> [Entries shown]
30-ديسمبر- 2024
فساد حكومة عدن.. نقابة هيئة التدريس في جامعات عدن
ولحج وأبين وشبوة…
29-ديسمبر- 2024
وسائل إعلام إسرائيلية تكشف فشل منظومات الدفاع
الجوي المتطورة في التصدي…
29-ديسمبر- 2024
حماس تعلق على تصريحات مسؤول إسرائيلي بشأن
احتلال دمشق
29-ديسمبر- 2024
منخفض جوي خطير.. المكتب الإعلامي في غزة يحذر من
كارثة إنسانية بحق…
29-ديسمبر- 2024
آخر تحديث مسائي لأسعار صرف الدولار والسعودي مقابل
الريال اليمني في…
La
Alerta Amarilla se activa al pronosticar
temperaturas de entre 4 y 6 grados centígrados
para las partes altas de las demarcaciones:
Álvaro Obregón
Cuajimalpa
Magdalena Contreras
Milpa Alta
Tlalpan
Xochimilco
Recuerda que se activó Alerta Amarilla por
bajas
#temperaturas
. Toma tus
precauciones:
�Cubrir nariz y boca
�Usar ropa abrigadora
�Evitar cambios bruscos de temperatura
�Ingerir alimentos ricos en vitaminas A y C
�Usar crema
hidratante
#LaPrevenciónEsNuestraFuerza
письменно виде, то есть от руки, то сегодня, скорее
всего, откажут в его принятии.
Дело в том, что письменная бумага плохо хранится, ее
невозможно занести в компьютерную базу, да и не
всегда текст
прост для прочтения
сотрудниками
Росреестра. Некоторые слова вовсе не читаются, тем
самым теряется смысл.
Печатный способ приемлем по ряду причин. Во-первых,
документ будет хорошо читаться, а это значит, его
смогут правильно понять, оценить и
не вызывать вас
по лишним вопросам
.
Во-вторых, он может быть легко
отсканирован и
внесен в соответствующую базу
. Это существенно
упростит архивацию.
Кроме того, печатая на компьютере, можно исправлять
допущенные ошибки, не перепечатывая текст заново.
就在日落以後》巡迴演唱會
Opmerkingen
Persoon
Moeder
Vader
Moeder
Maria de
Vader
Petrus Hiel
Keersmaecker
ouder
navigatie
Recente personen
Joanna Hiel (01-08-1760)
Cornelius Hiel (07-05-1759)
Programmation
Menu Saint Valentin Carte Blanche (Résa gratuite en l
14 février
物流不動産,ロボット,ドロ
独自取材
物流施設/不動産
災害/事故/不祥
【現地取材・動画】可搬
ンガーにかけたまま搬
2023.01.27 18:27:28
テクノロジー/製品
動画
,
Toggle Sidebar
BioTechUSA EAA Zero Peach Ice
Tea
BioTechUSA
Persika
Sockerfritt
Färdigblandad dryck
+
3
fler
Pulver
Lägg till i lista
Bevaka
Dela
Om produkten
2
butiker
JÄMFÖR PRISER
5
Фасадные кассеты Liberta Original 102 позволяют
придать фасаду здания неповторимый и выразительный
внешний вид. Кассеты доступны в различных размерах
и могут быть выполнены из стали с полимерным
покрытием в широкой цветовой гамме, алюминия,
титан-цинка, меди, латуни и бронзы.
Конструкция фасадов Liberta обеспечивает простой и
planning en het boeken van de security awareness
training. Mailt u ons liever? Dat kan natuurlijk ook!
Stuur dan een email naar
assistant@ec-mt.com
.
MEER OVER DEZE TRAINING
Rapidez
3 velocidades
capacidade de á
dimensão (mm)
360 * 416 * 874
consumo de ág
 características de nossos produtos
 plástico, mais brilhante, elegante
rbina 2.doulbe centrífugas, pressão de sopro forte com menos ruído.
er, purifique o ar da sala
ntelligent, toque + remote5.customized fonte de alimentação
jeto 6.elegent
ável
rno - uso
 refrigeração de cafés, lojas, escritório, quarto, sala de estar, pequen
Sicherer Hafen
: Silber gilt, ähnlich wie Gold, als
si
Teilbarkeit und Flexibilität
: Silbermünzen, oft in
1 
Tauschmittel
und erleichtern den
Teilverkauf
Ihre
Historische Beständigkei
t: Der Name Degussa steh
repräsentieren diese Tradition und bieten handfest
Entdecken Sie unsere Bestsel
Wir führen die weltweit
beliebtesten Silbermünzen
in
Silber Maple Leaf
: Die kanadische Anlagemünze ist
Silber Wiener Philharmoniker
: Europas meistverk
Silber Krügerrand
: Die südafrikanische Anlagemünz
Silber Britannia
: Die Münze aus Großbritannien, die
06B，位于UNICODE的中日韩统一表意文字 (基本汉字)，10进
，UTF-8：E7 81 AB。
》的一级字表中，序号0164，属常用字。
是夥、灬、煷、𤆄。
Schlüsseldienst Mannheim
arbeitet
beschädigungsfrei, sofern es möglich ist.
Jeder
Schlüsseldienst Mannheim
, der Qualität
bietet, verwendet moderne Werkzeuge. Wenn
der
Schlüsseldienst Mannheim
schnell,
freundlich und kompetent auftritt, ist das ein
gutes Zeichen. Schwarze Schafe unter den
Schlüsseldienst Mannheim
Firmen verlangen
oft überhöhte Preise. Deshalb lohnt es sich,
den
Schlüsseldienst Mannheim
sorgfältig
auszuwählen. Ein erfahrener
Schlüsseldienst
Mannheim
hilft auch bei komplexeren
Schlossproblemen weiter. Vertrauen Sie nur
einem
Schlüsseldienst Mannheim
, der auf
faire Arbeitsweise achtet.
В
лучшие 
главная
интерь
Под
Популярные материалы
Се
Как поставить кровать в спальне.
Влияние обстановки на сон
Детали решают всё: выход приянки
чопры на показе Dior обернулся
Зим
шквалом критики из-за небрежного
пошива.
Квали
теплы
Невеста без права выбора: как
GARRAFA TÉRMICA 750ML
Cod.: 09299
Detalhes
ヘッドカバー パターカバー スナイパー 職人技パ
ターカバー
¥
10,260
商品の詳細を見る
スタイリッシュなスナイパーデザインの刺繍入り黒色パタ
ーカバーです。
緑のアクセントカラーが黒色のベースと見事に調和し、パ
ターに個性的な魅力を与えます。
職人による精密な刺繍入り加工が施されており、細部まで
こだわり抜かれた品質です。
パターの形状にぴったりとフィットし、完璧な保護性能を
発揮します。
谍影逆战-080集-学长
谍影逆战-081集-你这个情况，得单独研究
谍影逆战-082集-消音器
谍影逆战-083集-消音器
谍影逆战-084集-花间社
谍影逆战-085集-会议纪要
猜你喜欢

> [Your assignment] Word for word, restate the material above.

> [Exercise output]
30-ديسمبر- 2024
فساد حكومة عدن.. نقابة هيئة التدريس في جامعات عدن
ولحج وأبين وشبوة…
29-ديسمبر- 2024
وسائل إعلام إسرائيلية تكشف فشل منظومات الدفاع
الجوي المتطورة في التصدي…
29-ديسمبر- 2024
حماس تعلق على تصريحات مسؤول إسرائيلي بشأن
احتلال دمشق
29-ديسمبر- 2024
منخفض جوي خطير.. المكتب الإعلامي في غزة يحذر من
كارثة إنسانية بحق…
29-ديسمبر- 2024
آخر تحديث مسائي لأسعار صرف الدولار والسعودي مقابل
الريال اليمني في…
La
Alerta Amarilla se activa al pronosticar
temperaturas de entre 4 y 6 grados centígrados
para las partes altas de las demarcaciones:
Álvaro Obregón
Cuajimalpa
Magdalena Contreras
Milpa Alta
Tlalpan
Xochimilco
Recuerda que se activó Alerta Amarilla por
bajas
#temperaturas
. Toma tus
precauciones:
�Cubrir nariz y boca
�Usar ropa abrigadora
�Evitar cambios bruscos de temperatura
�Ingerir alimentos ricos en vitaminas A y C
�Usar crema
hidratante
#LaPrevenciónEsNuestraFuerza
письменно виде, то есть от руки, то сегодня, скорее
всего, откажут в его принятии.
Дело в том, что письменная бумага плохо хранится, ее
невозможно занести в компьютерную базу, да и не
всегда текст
прост для прочтения
сотрудниками
Росреестра. Некоторые слова вовсе не читаются, тем
самым теряется смысл.
Печатный способ приемлем по ряду причин. Во-первых,
документ будет хорошо читаться, а это значит, его
смогут правильно понять, оценить и
не вызывать вас
по лишним вопросам
.
Во-вторых, он может быть легко
отсканирован и
внесен в соответствующую базу
. Это существенно
упростит архивацию.
Кроме того, печатая на компьютере, можно исправлять
допущенные ошибки, не перепечатывая текст заново.
就在日落以後》巡迴演唱會
Opmerkingen
Persoon
Moeder
Vader
Moeder
Maria de
Vader
Petrus Hiel
Keersmaecker
ouder
navigatie
Recente personen
Joanna Hiel (01-08-1760)
Cornelius Hiel (07-05-1759)
Programmation
Menu Saint Valentin Carte Blanche (Résa gratuite en l
14 février
物流不動産,ロボット,ドロ
独自取材
物流施設/不動産
災害/事故/不祥
【現地取材・動画】可搬
ンガーにかけたまま搬
2023.01.27 18:27:28
テクノロジー/製品
動画
,
Toggle Sidebar
BioTechUSA EAA Zero Peach Ice
Tea
BioTechUSA
Persika
Sockerfritt
Färdigblandad dryck
+
3
fler
Pulver
Lägg till i lista
Bevaka
Dela
Om produkten
2
butiker
JÄMFÖR PRISER
5
Фасадные кассеты Liberta Original 102 позволяют
придать фасаду здания неповторимый и выразительный
внешний вид. Кассеты доступны в различных размерах
и могут быть выполнены из стали с полимерным
покрытием в широкой цветовой гамме, алюминия,
титан-цинка, меди, латуни и бронзы.
Конструкция фасадов Liberta обеспечивает простой и
planning en het boeken van de security awareness
training. Mailt u ons liever? Dat kan natuurlijk ook!
Stuur dan een email naar
assistant@ec-mt.com
.
MEER OVER DEZE TRAINING
Rapidez
3 velocidades
capacidade de á
dimensão (mm)
360 * 416 * 874
consumo de ág
 características de nossos produtos
 plástico, mais brilhante, elegante
rbina 2.doulbe centrífugas, pressão de sopro forte com menos ruído.
er, purifique o ar da sala
ntelligent, toque + remote5.customized fonte de alimentação
jeto 6.elegent
ável
rno - uso
 refrigeração de cafés, lojas, escritório, quarto, sala de estar, pequen
Sicherer Hafen
: Silber gilt, ähnlich wie Gold, als
si
Teilbarkeit und Flexibilität
: Silbermünzen, oft in
1 
Tauschmittel
und erleichtern den
Teilverkauf
Ihre
Historische Beständigkei
t: Der Name Degussa steh
repräsentieren diese Tradition und bieten handfest
Entdecken Sie unsere Bestsel
Wir führen die weltweit
beliebtesten Silbermünzen
in
Silber Maple Leaf
: Die kanadische Anlagemünze ist
Silber Wiener Philharmoniker
: Europas meistverk
Silber Krügerrand
: Die südafrikanische Anlagemünz
Silber Britannia
: Die Münze aus Großbritannien, die
06B，位于UNICODE的中日韩统一表意文字 (基本汉字)，10进
，UTF-8：E7 81 AB。
》的一级字表中，序号0164，属常用字。
是夥、灬、煷、𤆄。
Schlüsseldienst Mannheim
arbeitet
beschädigungsfrei, sofern es möglich ist.
Jeder
Schlüsseldienst Mannheim
, der Qualität
bietet, verwendet moderne Werkzeuge. Wenn
der
Schlüsseldienst Mannheim
schnell,
freundlich und kompetent auftritt, ist das ein
gutes Zeichen. Schwarze Schafe unter den
Schlüsseldienst Mannheim
Firmen verlangen
oft überhöhte Preise. Deshalb lohnt es sich,
den
Schlüsseldienst Mannheim
sorgfältig
auszuwählen. Ein erfahrener
Schlüsseldienst
Mannheim
hilft auch bei komplexeren
Schlossproblemen weiter. Vertrauen Sie nur
einem
Schlüsseldienst Mannheim
, der auf
faire Arbeitsweise achtet.
В
лучшие 
главная
интерь
Под
Популярные материалы
Се
Как поставить кровать в спальне.
Влияние обстановки на сон
Детали решают всё: выход приянки
чопры на показе Dior обернулся
Зим
шквалом критики из-за небрежного
пошива.
Квали
теплы
Невеста без права выбора: как
GARRAFA TÉRMICA 750ML
Cod.: 09299
Detalhes
ヘッドカバー パターカバー スナイパー 職人技パ
ターカバー
¥
10,260
商品の詳細を見る
スタイリッシュなスナイパーデザインの刺繍入り黒色パタ
ーカバーです。
緑のアクセントカラーが黒色のベースと見事に調和し、パ
ターに個性的な魅力を与えます。
職人による精密な刺繍入り加工が施されており、細部まで
こだわり抜かれた品質です。
パターの形状にぴったりとフィットし、完璧な保護性能を
発揮します。
谍影逆战-080集-学长
谍影逆战-081集-你这个情况，得单独研究
谍影逆战-082集-消音器
谍影逆战-083集-消音器
谍影逆战-084集-花间社
谍影逆战-085集-会议纪要
猜你喜欢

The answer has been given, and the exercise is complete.